Il problema principale di Mauro Corona, finalista senza speranze di vittoria al Campiello 2014, è che ci sono in giro troppi Mauro Corona. Uno è quello degli autodafé: “Non sono un profeta, sono un cialtrone” (dicembre 2011). Ma c’è poi quello che denunzia il complotto radical chic di Fabio Fazio e la sua ghénga: “Mi discrimina, vede in me un pericolo” (dicembre 2010); “Recita, fa il buono, ma io gli sto sulle palle. Una mafia? Non lo dico, sennò mi denuncia” (marzo 2013). Dopo ne arriva un altro, che va cinque volte nel salottino di Daria Bignardi, è gentile con lei e parla un italiano sorvegliato. A seguire, c’è il Mauro Corona dottissimo. Egli interloquisce con l’incolpevole Bruno Pizzul e, durante una presentazione, sciorina citazioni da Macedonio Fernández a Heinrich Heine, da Cechov a Pessoa (maggio 2012, in un magnifico ristorante del trevigiano). Non manca, inutile dirlo, il Mauro Corona apocalittico. Costui non partecipa alle manifestazioni per il cinquantenario dalla tragedia del Vajont perché “ce ne sarebbe voluta anche una per i 49 anni, e una per i 48, e via indietro. Non è che se lo ricordano solo perché, quest’anno, c’è la cifra tonda” (marzo 2013, nel suo atelier di scultore, a Erto).

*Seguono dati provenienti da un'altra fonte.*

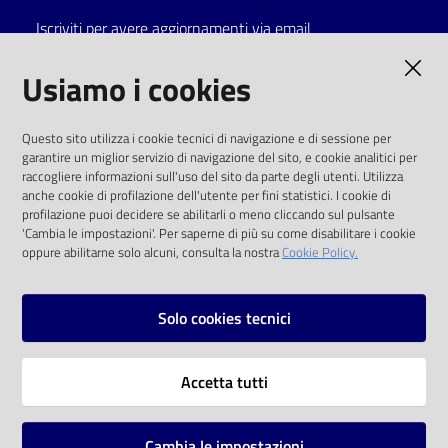
Iscriviti per avere aggiornamenti via email
Catalogo
on line
AMMINISTRAZIONE TRASPARENTE
Usiamo i cookies
Eventi
I dati personali pubblicati sono riutilizzabili
Questo sito utilizza i cookie tecnici di navigazione e di sessione per
solo alle condizioni previste dalla direttiva
garantire un miglior servizio di navigazione del sito, e cookie analitici per
Chiedi al
comunitaria 2003/98/CE e dal d.lgs. 36/2006
raccogliere informazioni sull'uso del sito da parte degli utenti. Utilizza
bibliotecario
anche cookie di profilazione dell'utente per fini statistici. I cookie di
SOCIAL
profilazione puoi decidere se abilitarli o meno cliccando sul pulsante
Avvisi
'Cambia le impostazioni'. Per saperne di più su come disabilitare i cookie
oppure abilitarne solo alcuni, consulta la nostra
Cookie Policy.
Facebook
Youtube
Instagram
Orari
Solo cookies tecnici
Vai alla pagina
Accetta tutti
Privacy
Note legali
Cambia le impostazioni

Il Corona in concorso al Campiello con “La voce degli uomini freddi” (Mondadori, 2013), è un altro ancora: è il Corona lirico, poetico, sognante e quasi mitopoietico. Qui si racconta l’antinomia senza soluzioni tra gli uomini freddi, quelli della montagna, legati alla natura e alle tradizioni, e le città fumanti, cioè i tempi moderni, l’industria e tutto il male ch’esse portano. Non è un tema dei più originali e, a raccontarlo, Mauro Corona sceglie parole alate, troppo alate. Un primo esempio, tratto dal primo capitolo: “Lassù vivevano donne e uomini soffiati nella neve, statue di ghiaccio che nessun fuoco avrebbe mai potuto sciogliere. Nemmeno quello dell’amore. Si diceva che durante gli amplessi conservassero i corpi gelidi, mentre l’irruenza del coito era disordinata e forte come due valanghe che si scontrano. I bambini che nascevano venivano subito messi da parte, ché le vecchie levatrici, ormai carcasse gelide e tristi, quasi non li tenevano in mano, tanto erano freddi”.

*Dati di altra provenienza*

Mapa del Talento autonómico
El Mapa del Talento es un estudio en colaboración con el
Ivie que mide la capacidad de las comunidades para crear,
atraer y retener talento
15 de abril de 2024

[**Video_box_2**]Da uno scrittore che, quest’anno, ha ricevuto il Premio Mario Rigoni Stern per la letteratura multilingue delle Alpi, ci si aspetterebbero, forse, toni meno sognanti. Che tuttavia continuano: “Ci fu un tempo in cui nevicò più del solito. Una donna sfregava il suo corpo sugli alberi e forse il suo odore era l’universo, perché attraeva tutti gli uomini come i camosci a novembre. E i maschi correvano. Ormai non la cercavano annusando, ma saltavano là dove vedevano la cima di un albero dondolare. A volte era solo un cervo che si grattava. Allora se ne andavano scornati. Ma spesso era lei che si strusciava. E i camosci a due gambe correvano. Tanti. Così tanti che a volte si trovavano in quattro o cinque tutti attorno alla donna, pronti ad averla” (pag. 147). E, verso la fine: “Nelle città fumanti la vita bolliva, si alzava come latte sul fuoco, s’allargava, cresceva e straripava. Di conseguenza, s’inaspriva. Lungo il corso degli anni molto era cambiato e ancora, di continuo, stava cambiando. Nascevano cose nuove e tante apparivano d’improvviso. Invenzioni strabilianti, spesso non necessarie, che per funzionare avevano bisogno di forza come il boscaiolo dell’accetta. Questo succedeva laggiù. Dal tempo del costruttore di violini, il mondo si era ribaltato lungo la china del progresso prendendo velocità. Adesso i violini li facevano in grandi casermoni chiamati fabbriche. Ne assemblavano a centinaia ogni giorno, senza rispetto” (pag. 218).
La voce del 64enne sedicente alpinista di Erto (provicia di Pordenone) è un falsetto che consola. Con la bandana in testa dovunque vada, il vocione da orco buono e, a credergli, l’abbandono dell’alcol, Mauro Corona è perfetto modello di montanaro da catalogo Postalmarket. Piacerà ancora a lungo alla gente che piace e che a lui, in fondo, nemmeno dispiace troppo.